Pre-Hypertension and Hypertension in a Private Tertiary Care Centre in Kancheepuram District of Tamil Nadu, India and their Association with Risk Factors of Cardiovascular DiseasesRekha Govindan, V Rahul Kumar, Rana Ranvijay Singh, Dolly, Imran Shaikh Gouse Basha, Vikas Kumar.
"Background: The proportion of hypertension in India as reported by various literatures has been on an increasing trend for the last three decades. The present study was carried out to determine the proportion of hypertension, its associated risk factors as well as to increase the awareness on importance of life style modifications among people visiting a rural hospital.
Methodology: Adults of age 18 years above, residing in and around Paiyanoor and visiting Vinayaka Mission Chennai hospital, Paiyanoor, Kancheepuram District, Tamilnadu for a period of two month was invited to be enrolled for the study. Hypertension was diagnosed as per the seventh report of the joint national committee on prevention, detection, evaluation and treatment of high blood pressure. Biochemical estimation of serum triglycerides, cholesterol, HDL, LDL and VLDL was carried out. Statistical differences were obtained by one-way analysis of variance (ANOVA) for continuous variables and chi-square test for categorical variables. P values < 0.05 were considered to be statistically significant.

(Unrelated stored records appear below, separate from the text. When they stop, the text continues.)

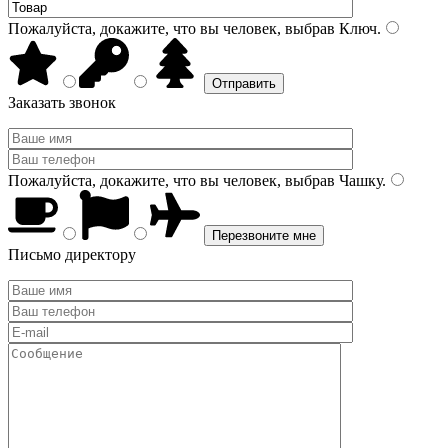
Пожалуйста, докажите, что вы человек, выбрав
Ключ
.
Заказать звонок
Пожалуйста, докажите, что вы человек, выбрав
Чашку
.
Письмо директору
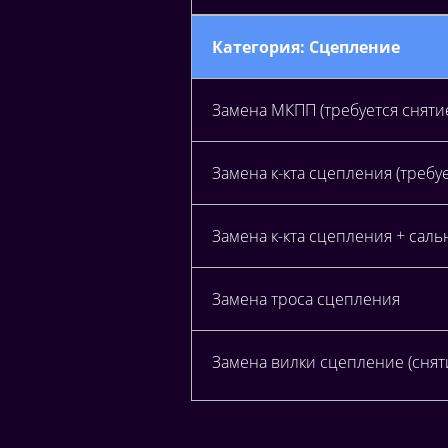
Категория: Сцепление
Замена МКПП (требуется снят
Замена к-кта сцепления (треб
Замена к-кта сцепления + саль
Замена троса сцепления
Замена вилки сцепление (снят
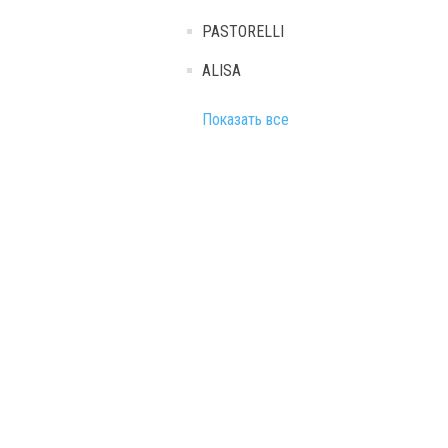
PASTORELLI
ALISA
Показать все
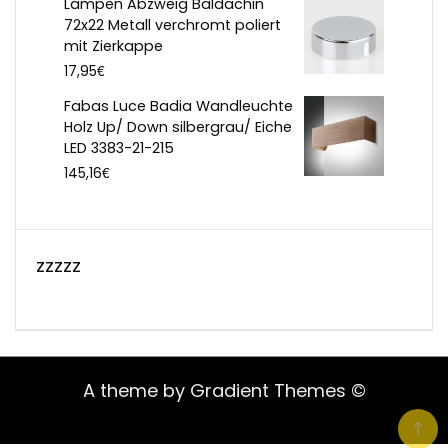
Lampen Abzweig Baldachin
72x22 Metall verchromt poliert
mit Zierkappe
€
17,95
Fabas Luce Badia Wandleuchte
Holz Up/ Down silbergrau/ Eiche
LED 3383-21-215
€
145,16
zzzzz
A theme by Gradient Themes ©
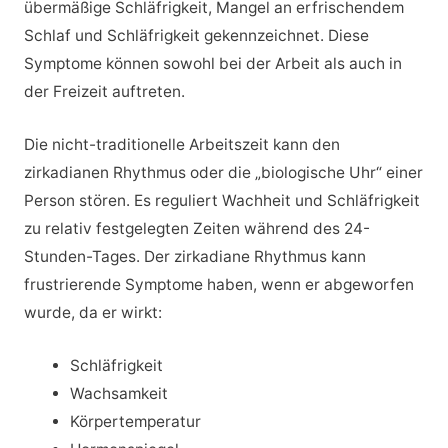
übermäßige Schläfrigkeit, Mangel an erfrischendem
Schlaf und Schläfrigkeit gekennzeichnet. Diese
Symptome können sowohl bei der Arbeit als auch in
der Freizeit auftreten.
Die nicht-traditionelle Arbeitszeit kann den
zirkadianen Rhythmus oder die „biologische Uhr“ einer
Person stören. Es reguliert Wachheit und Schläfrigkeit
zu relativ festgelegten Zeiten während des 24-
Stunden-Tages. Der zirkadiane Rhythmus kann
frustrierende Symptome haben, wenn er abgeworfen
wurde, da er wirkt:
Schläfrigkeit
Wachsamkeit
Körpertemperatur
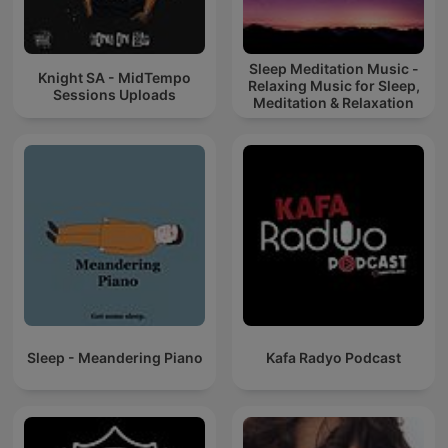
Sleep Meditation Music -
Knight SA - MidTempo
Relaxing Music for Sleep,
Sessions Uploads
Meditation & Relaxation
Sleep - Meandering Piano
Kafa Radyo Podcast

Results: The study subjects were grouped into normotensive, pre-hypertensive and hypertensive. 67.64% of the study subjects are hypertensive (p< 0.01) with a mean blood pressure of 145.13±12.52 / 93.61±9.68mmHg, SBP & DBP respectively. Significant differences of LDL and cholesterol levels are noted among the pre-hypertensive and hypertensive subjects when compared with the normotensive subjects.
Conclusion: A higher proportion of pre-hypertension and hyper-tension and significant differences in terms of age, occupational activity, cholesterol and LDL was observed among the study subjects. The present study supports the increasing trend in the rural communities of India which are under epidemiological transition."